Given data =>
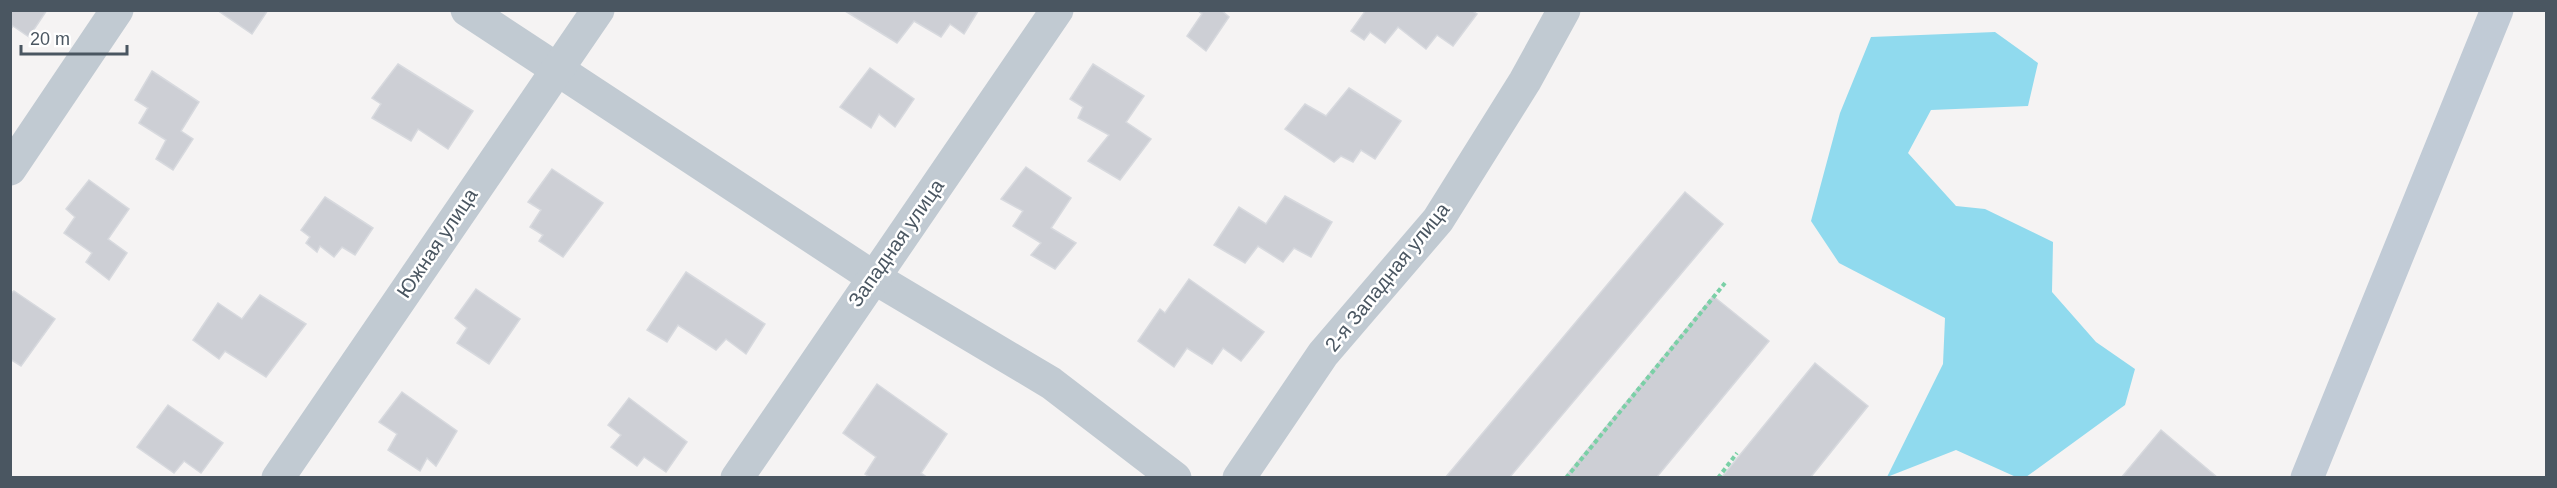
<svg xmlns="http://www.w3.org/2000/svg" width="2557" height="488" viewBox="0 0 2557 488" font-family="Helvetica,sans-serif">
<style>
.water{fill:#90daee}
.building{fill:#cdcfd5;stroke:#d7d9de;stroke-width:1.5}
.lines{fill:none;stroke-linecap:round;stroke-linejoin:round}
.path{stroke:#7ad0a6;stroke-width:4;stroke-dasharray:4.5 3;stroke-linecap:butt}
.street{stroke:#c1cad2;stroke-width:33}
.secondary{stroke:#c1cbd6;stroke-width:33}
.labels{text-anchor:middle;stroke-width:5;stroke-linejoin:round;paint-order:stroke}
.street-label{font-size:20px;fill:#4a5661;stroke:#fff}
</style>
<rect width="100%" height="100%" fill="#f5f3f3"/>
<path class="water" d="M1995 32 2038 63 2028 106 1931 110 1908 153 1956 206 1985 209 2053 242 2052 292 2096 342 2135 369 2125 405 2026 477H2016L1956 450 1887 477 1943 364 1945 318 1839 263 1811 221 1840 113 1871 37Z"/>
<g class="building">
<path d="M10 10H47L29 37 13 26 10 30Z"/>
<path d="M217 10H268L252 34Z"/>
<path d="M1197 10H1221L1229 17 1206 51 1187 36 1202 14Z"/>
<path d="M1366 10H1471L1477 14 1453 46 1437 35 1426 49 1398 27 1385 43 1370 32 1364 40 1351 31Z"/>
<path d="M845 11 977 10 978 11 964 34 950 24 941 37 914 21 897 43Z"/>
<path d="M398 64 473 111 448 149 418 129 411 141 372 118 381 104 372 98Z"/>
<path d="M1093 64 1144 96 1126 122 1151 139 1120 180 1088 161 1109 135 1078 118 1083 107 1070 99Z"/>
<path d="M870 68 914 99 895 127 879 114 871 128 840 107Z"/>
<path d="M152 71 199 102 181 131 193 139 173 170 156 159 166 140 139 123 148 108 135 100Z"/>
<path d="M1349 88 1401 121 1375 159 1361 150 1353 162 1341 156 1334 162 1285 129 1305 104 1326 116Z"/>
<path d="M1026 167 1071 198 1051 228 1076 243 1055 269 1031 255 1041 243 1013 226 1023 211 1001 199Z"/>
<path d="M552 169 603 203 563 257 539 241 543 235 530 227 541 210 528 202Z"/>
<path d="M89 180 129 209 108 239 127 253 109 280 86 262 92 253 64 233 75 217 66 209Z"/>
<path d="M1685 192 1723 224 1509 478H1445Z"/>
<path d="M1285 196 1332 222 1311 257 1294 248 1283 262 1258 246 1245 263 1214 245 1239 207 1266 224Z"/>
<path d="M325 197 373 228 355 255 342 247 334 257 320 246 317 252 306 243 310 237 301 230Z"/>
<path d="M686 272 765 324 746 354 726 339 716 350 678 325 667 342 647 330Z"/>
<path d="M1189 279 1264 332 1241 361 1223 348 1212 364 1187 348 1174 367 1138 341 1160 309 1165 313Z"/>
<path d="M476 289 520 319 489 364 457 343 467 328 455 318Z"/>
<path d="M14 291 55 319 21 366 10 359V294Z"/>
<path d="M260 295 306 324 266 377 225 351 219 359 193 340 218 303 242 319Z"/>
<path d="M1713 296 1769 341 1656 478H1564Z"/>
<path d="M1815 363 1868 406 1810 478H1721Z"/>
<path d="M877 384 947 434 921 473 928 478H871L865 474 876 457 843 433Z"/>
<path d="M402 392 457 431 436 466 427 458 420 471 388 450 397 434 379 422Z"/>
<path d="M629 398 687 442 666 472 644 457 637 466 611 447 621 435 608 425Z"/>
<path d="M168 405 223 443 201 473 184 461 174 473 137 447Z"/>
<path d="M2161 430 2218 478H2121Z"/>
</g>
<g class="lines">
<g class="path">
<path d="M1566 478 1725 283"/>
<path d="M1718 478 1737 453"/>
</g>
<g class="street">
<path d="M467 10 873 277 1051 383 1175 478"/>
<path d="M10 169 117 10"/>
<path d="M278 478 598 10"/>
<path d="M737 478 1057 10"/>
<path d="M1239 478 1323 354 1438 220 1525 81 1564 10"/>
</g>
<path class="secondary" d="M2307 478 2497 10"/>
</g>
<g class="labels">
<g class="street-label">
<text transform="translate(437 243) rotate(-56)" y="7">Южная улица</text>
<text transform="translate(896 243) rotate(-55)" y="7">Западная улица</text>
<text transform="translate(1387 277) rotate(-51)" y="7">2-я Западная улица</text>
</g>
</g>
<rect width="2557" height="488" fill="none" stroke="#4a5661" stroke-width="24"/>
<path d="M21 45v9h106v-9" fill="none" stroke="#4a5661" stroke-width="3"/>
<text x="30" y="45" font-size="18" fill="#4a5661" stroke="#ffffff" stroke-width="4.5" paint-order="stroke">20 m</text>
</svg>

Goal of the exercise => The answer must consist of every line in the records above that contains the word "lines".

Task result =>
.lines{fill:none;stroke-linecap:round;stroke-linejoin:round}
<g class="lines">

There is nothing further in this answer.